Problem description:
An exact copy of every record is required.

Records for the exercise:
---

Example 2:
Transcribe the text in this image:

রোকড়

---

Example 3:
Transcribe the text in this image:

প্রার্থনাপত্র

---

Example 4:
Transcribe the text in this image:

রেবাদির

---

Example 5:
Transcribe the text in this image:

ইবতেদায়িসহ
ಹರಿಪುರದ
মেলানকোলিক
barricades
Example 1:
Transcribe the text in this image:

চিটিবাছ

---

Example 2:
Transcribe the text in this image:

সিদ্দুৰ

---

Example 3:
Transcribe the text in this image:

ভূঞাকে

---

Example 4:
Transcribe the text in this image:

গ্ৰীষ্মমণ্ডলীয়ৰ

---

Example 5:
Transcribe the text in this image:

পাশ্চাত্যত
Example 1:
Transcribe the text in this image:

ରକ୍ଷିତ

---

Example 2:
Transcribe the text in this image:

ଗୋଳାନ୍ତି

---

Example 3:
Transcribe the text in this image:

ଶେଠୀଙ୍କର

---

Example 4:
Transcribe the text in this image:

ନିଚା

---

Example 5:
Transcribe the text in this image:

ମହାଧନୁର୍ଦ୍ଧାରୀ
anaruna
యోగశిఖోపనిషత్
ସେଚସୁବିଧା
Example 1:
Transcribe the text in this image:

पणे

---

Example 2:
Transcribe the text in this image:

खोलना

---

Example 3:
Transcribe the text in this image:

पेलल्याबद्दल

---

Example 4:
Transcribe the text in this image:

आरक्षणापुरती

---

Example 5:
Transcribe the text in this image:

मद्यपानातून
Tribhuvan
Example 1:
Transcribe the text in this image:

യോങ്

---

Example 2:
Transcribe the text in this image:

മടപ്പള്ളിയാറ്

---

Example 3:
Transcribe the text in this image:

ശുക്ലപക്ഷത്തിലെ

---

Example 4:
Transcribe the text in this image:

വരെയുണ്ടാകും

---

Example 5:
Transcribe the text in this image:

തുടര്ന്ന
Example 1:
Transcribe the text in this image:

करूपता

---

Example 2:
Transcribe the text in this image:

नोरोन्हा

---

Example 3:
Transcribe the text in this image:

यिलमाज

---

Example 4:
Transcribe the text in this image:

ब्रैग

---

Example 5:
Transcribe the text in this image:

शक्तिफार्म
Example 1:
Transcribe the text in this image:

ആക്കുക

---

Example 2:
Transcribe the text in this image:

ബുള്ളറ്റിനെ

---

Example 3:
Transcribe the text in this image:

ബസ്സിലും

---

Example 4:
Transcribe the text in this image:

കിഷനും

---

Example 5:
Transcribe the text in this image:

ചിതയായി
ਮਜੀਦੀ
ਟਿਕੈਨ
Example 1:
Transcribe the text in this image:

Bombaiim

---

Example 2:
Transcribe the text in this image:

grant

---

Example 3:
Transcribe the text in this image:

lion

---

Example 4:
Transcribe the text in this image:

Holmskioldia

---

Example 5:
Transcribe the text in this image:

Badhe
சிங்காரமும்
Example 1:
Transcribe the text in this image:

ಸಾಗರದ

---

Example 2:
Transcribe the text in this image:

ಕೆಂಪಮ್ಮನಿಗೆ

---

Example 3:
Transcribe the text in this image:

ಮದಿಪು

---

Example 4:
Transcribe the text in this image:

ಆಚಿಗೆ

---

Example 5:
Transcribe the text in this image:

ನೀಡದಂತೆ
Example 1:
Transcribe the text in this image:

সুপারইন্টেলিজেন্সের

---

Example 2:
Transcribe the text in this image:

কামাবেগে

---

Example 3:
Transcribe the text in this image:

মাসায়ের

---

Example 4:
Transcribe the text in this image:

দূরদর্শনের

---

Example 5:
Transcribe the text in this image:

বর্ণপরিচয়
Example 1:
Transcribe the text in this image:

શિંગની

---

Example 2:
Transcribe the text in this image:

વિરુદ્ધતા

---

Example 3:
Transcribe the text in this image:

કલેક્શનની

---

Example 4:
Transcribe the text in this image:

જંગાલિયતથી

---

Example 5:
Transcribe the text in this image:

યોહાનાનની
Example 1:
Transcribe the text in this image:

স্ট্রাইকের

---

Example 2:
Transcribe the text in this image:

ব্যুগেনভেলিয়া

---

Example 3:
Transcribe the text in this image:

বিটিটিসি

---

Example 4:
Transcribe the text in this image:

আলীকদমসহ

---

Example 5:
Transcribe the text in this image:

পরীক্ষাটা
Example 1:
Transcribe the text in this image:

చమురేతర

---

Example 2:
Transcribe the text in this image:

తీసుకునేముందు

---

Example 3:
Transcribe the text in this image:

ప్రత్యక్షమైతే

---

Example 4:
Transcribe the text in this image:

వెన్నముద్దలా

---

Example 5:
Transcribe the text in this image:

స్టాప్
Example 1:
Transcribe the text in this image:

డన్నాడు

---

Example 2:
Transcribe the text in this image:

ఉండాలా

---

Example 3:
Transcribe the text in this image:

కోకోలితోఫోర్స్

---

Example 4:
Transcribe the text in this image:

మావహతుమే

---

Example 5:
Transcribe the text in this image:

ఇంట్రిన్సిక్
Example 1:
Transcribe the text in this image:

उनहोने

Exercise answer:
---

Example 2:
Transcribe the text in this image:

রোকড়

---

Example 3:
Transcribe the text in this image:

প্রার্থনাপত্র

---

Example 4:
Transcribe the text in this image:

রেবাদির

---

Example 5:
Transcribe the text in this image:

ইবতেদায়িসহ
ಹರಿಪುರದ
মেলানকোলিক
barricades
Example 1:
Transcribe the text in this image:

চিটিবাছ

---

Example 2:
Transcribe the text in this image:

সিদ্দুৰ

---

Example 3:
Transcribe the text in this image:

ভূঞাকে

---

Example 4:
Transcribe the text in this image:

গ্ৰীষ্মমণ্ডলীয়ৰ

---

Example 5:
Transcribe the text in this image:

পাশ্চাত্যত
Example 1:
Transcribe the text in this image:

ରକ୍ଷିତ

---

Example 2:
Transcribe the text in this image:

ଗୋଳାନ୍ତି

---

Example 3:
Transcribe the text in this image:

ଶେଠୀଙ୍କର

---

Example 4:
Transcribe the text in this image:

ନିଚା

---

Example 5:
Transcribe the text in this image:

ମହାଧନୁର୍ଦ୍ଧାରୀ
anaruna
యోగశిఖోపనిషత్
ସେଚସୁବିଧା
Example 1:
Transcribe the text in this image:

पणे

---

Example 2:
Transcribe the text in this image:

खोलना

---

Example 3:
Transcribe the text in this image:

पेलल्याबद्दल

---

Example 4:
Transcribe the text in this image:

आरक्षणापुरती

---

Example 5:
Transcribe the text in this image:

मद्यपानातून
Tribhuvan
Example 1:
Transcribe the text in this image:

യോങ്

---

Example 2:
Transcribe the text in this image:

മടപ്പള്ളിയാറ്

---

Example 3:
Transcribe the text in this image:

ശുക്ലപക്ഷത്തിലെ

---

Example 4:
Transcribe the text in this image:

വരെയുണ്ടാകും

---

Example 5:
Transcribe the text in this image:

തുടര്ന്ന
Example 1:
Transcribe the text in this image:

करूपता

---

Example 2:
Transcribe the text in this image:

नोरोन्हा

---

Example 3:
Transcribe the text in this image:

यिलमाज

---

Example 4:
Transcribe the text in this image:

ब्रैग

---

Example 5:
Transcribe the text in this image:

शक्तिफार्म
Example 1:
Transcribe the text in this image:

ആക്കുക

---

Example 2:
Transcribe the text in this image:

ബുള്ളറ്റിനെ

---

Example 3:
Transcribe the text in this image:

ബസ്സിലും

---

Example 4:
Transcribe the text in this image:

കിഷനും

---

Example 5:
Transcribe the text in this image:

ചിതയായി
ਮਜੀਦੀ
ਟਿਕੈਨ
Example 1:
Transcribe the text in this image:

Bombaiim

---

Example 2:
Transcribe the text in this image:

grant

---

Example 3:
Transcribe the text in this image:

lion

---

Example 4:
Transcribe the text in this image:

Holmskioldia

---

Example 5:
Transcribe the text in this image:

Badhe
சிங்காரமும்
Example 1:
Transcribe the text in this image:

ಸಾಗರದ

---

Example 2:
Transcribe the text in this image:

ಕೆಂಪಮ್ಮನಿಗೆ

---

Example 3:
Transcribe the text in this image:

ಮದಿಪು

---

Example 4:
Transcribe the text in this image:

ಆಚಿಗೆ

---

Example 5:
Transcribe the text in this image:

ನೀಡದಂತೆ
Example 1:
Transcribe the text in this image:

সুপারইন্টেলিজেন্সের

---

Example 2:
Transcribe the text in this image:

কামাবেগে

---

Example 3:
Transcribe the text in this image:

মাসায়ের

---

Example 4:
Transcribe the text in this image:

দূরদর্শনের

---

Example 5:
Transcribe the text in this image:

বর্ণপরিচয়
Example 1:
Transcribe the text in this image:

શિંગની

---

Example 2:
Transcribe the text in this image:

વિરુદ્ધતા

---

Example 3:
Transcribe the text in this image:

કલેક્શનની

---

Example 4:
Transcribe the text in this image:

જંગાલિયતથી

---

Example 5:
Transcribe the text in this image:

યોહાનાનની
Example 1:
Transcribe the text in this image:

স্ট্রাইকের

---

Example 2:
Transcribe the text in this image:

ব্যুগেনভেলিয়া

---

Example 3:
Transcribe the text in this image:

বিটিটিসি

---

Example 4:
Transcribe the text in this image:

আলীকদমসহ

---

Example 5:
Transcribe the text in this image:

পরীক্ষাটা
Example 1:
Transcribe the text in this image:

చమురేతర

---

Example 2:
Transcribe the text in this image:

తీసుకునేముందు

---

Example 3:
Transcribe the text in this image:

ప్రత్యక్షమైతే

---

Example 4:
Transcribe the text in this image:

వెన్నముద్దలా

---

Example 5:
Transcribe the text in this image:

స్టాప్
Example 1:
Transcribe the text in this image:

డన్నాడు

---

Example 2:
Transcribe the text in this image:

ఉండాలా

---

Example 3:
Transcribe the text in this image:

కోకోలితోఫోర్స్

---

Example 4:
Transcribe the text in this image:

మావహతుమే

---

Example 5:
Transcribe the text in this image:

ఇంట్రిన్సిక్
Example 1:
Transcribe the text in this image:

उनहोने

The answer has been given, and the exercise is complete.